Kind of like having a database of most possible frames in a video game and blending between them instead of rendering the scene.
Isn’t this in a sense an RNN built out of a slice of an LLM? Which if true means it might have the same drawbacks, namely slowness to train but also benefits such as an endless context window (in theory)
It's sort of an RNN, but it's also basically a transformer with shared layer weights. Each step is equivalent to one transformer layer, the computation for n steps is the same as the computation for a transformer with n layers.
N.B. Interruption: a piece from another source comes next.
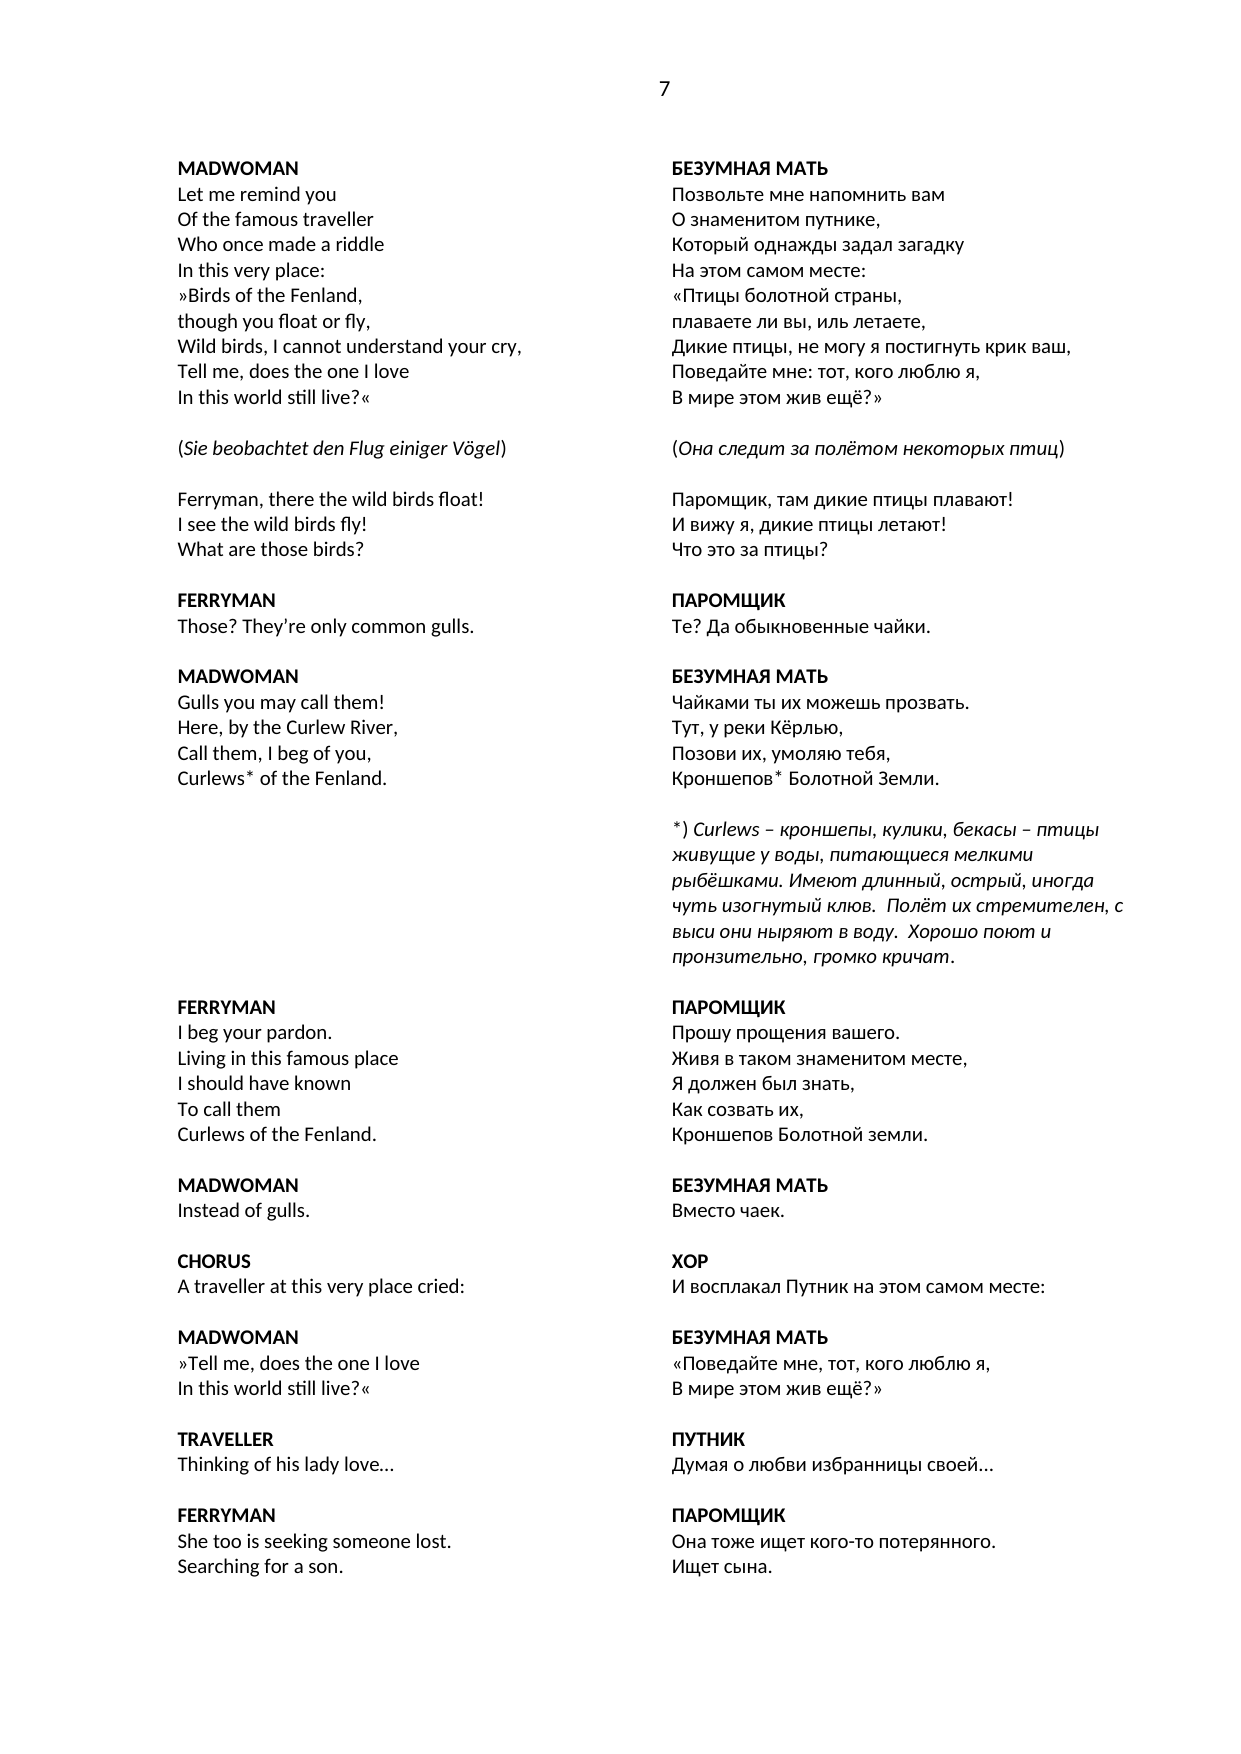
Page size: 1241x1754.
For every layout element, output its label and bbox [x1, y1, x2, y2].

The notion of context window applies to the sequence, it doesn't really affect that, each iteration sees and attends over the whole sequence.
Thanks, this was helpful! Reading the seminal paper[0] on Universal Transformers also gave some insights:
> UTs combine the parallelizability and global receptive field of feed-forward sequence models like the Transformer with the recurrent inductive bias of RNNs.
Very interesting, it seems to be an “old” architecture that is only now being leveraged to a promising extent. Curious what made it an active area (with the works of Samsung and Sapient and now this one), perhaps diminishing returns on regular transformers?